Soaked In Stupidity

Link to today’s strip

“Drenched in irony”…not exactly, unless “irony” is now synonymous with horse doot. So Lisa was either “trying to fit in” or she was trapped in a violent, abusive relationship…which one is it? I also have to assume that Summer is skipping over entire months of this journal, as Lisa now knows she’s pregnant, but whatever. It’s not all going to suddenly start making sense at this point, you know? I just wish Cayla had “drenched” this idiotic journal with gasoline before tossing it into the nearest bonfire.

So, it appears that the big “plan” to foil Frankie’s demented scheme somehow involves putting Jessica’s oft-mentioned camera-pointing and tripod assembly skills to work…finally. Too bad for Boy Lisa that she’s not this ambitious where actual paying gigs are concerned. I haven’t a clue as to how filming Summer reading random diary passages will stop Frankie’s nefarious plot (so to speak), but hey, I guess Batom has to start wrapping this disaster up sooner or later, regardless of whether it makes any sense at all or not. Nor do I know what’s going on with the trippy purple background or the wild scribbling and the less said about Summer’s painfully bony and angular legs, the better. What a fiasco.

Lisa’s Address book?

Ignoring the plot contrivances in today’s strip, such as the idea of someone finding a box while painting (Huh?) or the fact that Lisa had a journal should be well-known to anyone who lives in that household, why is Lisa’s Journal the size of one of those tiny stocking-stuffer address books that we all got at one point in our lives but never used?

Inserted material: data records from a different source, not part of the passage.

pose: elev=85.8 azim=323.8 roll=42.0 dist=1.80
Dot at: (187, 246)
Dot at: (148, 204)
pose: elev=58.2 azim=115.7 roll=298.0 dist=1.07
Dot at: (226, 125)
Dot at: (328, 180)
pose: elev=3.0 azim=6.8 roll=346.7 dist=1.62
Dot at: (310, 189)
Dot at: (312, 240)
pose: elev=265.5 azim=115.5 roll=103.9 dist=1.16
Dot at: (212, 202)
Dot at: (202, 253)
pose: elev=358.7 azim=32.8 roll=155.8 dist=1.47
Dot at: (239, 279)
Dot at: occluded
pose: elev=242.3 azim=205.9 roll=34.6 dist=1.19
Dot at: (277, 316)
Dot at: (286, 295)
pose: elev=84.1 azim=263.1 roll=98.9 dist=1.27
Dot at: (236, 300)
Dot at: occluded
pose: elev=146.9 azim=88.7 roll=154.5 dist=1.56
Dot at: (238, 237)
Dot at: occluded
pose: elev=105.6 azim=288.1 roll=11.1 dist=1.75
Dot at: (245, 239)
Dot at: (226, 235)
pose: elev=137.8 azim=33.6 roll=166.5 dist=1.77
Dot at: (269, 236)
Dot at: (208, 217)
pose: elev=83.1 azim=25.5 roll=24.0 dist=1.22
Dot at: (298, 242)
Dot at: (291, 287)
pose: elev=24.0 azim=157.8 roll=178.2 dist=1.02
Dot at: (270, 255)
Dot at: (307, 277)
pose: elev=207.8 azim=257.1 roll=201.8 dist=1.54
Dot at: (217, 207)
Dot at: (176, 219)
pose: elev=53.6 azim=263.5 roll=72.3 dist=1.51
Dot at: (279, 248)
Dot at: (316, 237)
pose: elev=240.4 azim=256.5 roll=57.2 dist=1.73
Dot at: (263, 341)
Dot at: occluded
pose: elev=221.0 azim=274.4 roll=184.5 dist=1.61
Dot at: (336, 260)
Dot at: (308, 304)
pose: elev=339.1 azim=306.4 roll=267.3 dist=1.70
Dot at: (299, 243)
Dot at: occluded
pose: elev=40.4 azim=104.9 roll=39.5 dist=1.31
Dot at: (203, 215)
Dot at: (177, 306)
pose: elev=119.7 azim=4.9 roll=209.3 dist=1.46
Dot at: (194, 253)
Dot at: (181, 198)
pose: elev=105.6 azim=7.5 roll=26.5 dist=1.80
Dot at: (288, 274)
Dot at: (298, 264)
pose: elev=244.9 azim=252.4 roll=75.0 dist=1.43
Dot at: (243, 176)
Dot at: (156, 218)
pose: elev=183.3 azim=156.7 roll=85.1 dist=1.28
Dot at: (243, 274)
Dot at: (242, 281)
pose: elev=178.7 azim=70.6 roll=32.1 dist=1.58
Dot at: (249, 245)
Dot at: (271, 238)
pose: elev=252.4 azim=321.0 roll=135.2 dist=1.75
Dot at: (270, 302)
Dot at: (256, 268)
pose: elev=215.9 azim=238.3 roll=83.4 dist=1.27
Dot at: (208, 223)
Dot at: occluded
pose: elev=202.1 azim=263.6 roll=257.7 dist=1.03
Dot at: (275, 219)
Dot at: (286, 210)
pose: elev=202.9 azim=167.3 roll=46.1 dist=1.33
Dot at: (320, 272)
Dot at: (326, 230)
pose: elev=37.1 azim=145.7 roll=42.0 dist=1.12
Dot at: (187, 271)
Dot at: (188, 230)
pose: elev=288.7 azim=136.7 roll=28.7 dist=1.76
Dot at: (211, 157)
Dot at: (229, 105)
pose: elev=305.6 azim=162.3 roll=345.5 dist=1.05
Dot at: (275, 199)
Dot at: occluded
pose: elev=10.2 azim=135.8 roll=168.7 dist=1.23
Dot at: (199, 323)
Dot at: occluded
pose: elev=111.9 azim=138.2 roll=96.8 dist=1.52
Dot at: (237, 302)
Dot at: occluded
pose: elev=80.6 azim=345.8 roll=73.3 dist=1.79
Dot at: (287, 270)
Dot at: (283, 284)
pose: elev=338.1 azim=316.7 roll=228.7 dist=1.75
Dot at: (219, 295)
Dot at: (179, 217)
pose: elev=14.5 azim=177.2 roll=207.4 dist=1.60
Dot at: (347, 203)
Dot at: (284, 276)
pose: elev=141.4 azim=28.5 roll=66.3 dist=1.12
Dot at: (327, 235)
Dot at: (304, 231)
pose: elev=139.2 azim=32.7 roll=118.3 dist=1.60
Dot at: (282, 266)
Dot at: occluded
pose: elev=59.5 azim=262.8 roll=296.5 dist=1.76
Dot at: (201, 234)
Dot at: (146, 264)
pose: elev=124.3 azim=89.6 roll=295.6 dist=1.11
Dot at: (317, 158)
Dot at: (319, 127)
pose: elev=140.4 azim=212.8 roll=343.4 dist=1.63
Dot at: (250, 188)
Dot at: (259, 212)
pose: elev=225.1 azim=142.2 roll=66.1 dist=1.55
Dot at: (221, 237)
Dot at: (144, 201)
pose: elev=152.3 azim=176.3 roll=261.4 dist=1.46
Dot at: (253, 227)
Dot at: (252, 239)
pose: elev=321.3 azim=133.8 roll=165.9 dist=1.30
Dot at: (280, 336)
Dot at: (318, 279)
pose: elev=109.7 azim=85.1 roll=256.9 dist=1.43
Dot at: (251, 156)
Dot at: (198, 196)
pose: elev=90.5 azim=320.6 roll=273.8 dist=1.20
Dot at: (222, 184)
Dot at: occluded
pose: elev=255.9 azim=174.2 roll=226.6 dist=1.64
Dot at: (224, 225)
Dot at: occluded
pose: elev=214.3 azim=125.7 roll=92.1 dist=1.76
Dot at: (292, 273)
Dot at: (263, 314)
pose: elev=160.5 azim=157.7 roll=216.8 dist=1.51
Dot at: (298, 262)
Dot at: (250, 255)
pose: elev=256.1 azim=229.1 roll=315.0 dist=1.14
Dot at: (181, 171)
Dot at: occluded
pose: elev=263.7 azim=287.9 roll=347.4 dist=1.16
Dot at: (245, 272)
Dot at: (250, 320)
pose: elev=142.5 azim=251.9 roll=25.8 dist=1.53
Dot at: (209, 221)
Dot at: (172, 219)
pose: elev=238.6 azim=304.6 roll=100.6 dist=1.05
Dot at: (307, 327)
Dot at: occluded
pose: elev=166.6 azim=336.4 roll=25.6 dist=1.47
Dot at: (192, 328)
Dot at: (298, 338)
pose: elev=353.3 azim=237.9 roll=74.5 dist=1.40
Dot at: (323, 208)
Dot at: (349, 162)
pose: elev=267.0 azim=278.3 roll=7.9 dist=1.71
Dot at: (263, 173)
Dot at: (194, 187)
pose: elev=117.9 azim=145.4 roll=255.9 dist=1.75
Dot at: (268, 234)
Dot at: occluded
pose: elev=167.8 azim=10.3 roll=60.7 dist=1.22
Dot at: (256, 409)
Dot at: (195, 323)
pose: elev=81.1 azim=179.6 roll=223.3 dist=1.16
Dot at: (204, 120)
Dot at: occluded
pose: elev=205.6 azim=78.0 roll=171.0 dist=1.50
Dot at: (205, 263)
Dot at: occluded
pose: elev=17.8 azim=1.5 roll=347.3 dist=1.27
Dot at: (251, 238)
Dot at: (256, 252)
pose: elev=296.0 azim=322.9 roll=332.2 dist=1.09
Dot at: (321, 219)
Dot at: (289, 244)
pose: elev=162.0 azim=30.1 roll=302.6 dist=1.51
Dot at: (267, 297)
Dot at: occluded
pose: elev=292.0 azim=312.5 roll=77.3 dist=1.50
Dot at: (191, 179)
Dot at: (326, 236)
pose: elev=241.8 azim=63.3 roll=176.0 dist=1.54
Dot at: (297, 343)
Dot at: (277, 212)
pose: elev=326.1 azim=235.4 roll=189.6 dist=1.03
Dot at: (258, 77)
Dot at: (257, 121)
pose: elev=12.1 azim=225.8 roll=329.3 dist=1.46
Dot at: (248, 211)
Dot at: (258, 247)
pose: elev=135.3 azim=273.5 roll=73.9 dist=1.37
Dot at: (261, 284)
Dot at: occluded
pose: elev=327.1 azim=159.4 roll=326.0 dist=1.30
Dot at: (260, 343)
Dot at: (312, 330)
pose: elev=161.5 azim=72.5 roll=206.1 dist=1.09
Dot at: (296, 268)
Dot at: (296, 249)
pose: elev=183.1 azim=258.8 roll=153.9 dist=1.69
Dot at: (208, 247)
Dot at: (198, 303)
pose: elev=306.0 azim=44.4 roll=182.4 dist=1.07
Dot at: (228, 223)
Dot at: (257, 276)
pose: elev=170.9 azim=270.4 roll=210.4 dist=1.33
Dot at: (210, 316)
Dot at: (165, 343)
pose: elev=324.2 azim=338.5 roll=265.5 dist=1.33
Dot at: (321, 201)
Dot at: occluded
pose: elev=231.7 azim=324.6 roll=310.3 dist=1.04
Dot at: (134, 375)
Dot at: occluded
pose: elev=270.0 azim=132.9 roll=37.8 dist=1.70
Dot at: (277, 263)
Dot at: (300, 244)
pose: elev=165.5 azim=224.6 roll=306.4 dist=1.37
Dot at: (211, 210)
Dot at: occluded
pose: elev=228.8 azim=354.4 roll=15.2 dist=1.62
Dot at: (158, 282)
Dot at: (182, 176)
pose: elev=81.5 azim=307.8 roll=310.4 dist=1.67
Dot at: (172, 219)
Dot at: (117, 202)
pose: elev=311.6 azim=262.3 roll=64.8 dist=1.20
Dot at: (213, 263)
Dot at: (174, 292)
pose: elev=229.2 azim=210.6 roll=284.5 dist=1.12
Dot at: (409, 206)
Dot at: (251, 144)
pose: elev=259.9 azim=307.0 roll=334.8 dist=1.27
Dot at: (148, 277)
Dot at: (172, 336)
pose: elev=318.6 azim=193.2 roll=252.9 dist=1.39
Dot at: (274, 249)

I’m halfway ready for my close-up, Mr. DeMille

Finally, after spending a week laboriously rehashing details we already knew, the
story arc goes somewhere. Too bad it’s Saturday and Sunday’s color strip will likely feature Les helping Pete move out of the apartment above Montoni’s.

And calling all you eagle-eyed nitpicking snarkers out there! Has Lisa’s journal *ever* been mentioned before? I mean, I know she left a massive library of reconning VHS tapes but I don’t recall anyone every saying anything about any journal.

Not the Van’again

It looks like Tombat finally secured enough of a budget to show instead of just tell. A wise move in this medium of art! It may not be enough to keep Les and crowd interested, however, as they’re starting to look as bored as most of the readers. I’m not sure why they’re facing “Jff” like they’re a firing squad but there’s not many places to go when a wall of text takes over your living room.

Today we finally get a peek at what went down that fabeled, magical night. Maybe. Actually, today’s comic left me even *more* confused than at the beginning of the week!

Mr. Machina is my father. Call me Deus.

There’s several tropes to check off here; a known fact being repeated endlessly, (Yes, we’ve known there was a struggle in the van for about three weeks now) a wall of text expanding at an alarming rate and some very, very plodding story telling.
Today’s strip is much more enjoyable if read in Droopy’s voice.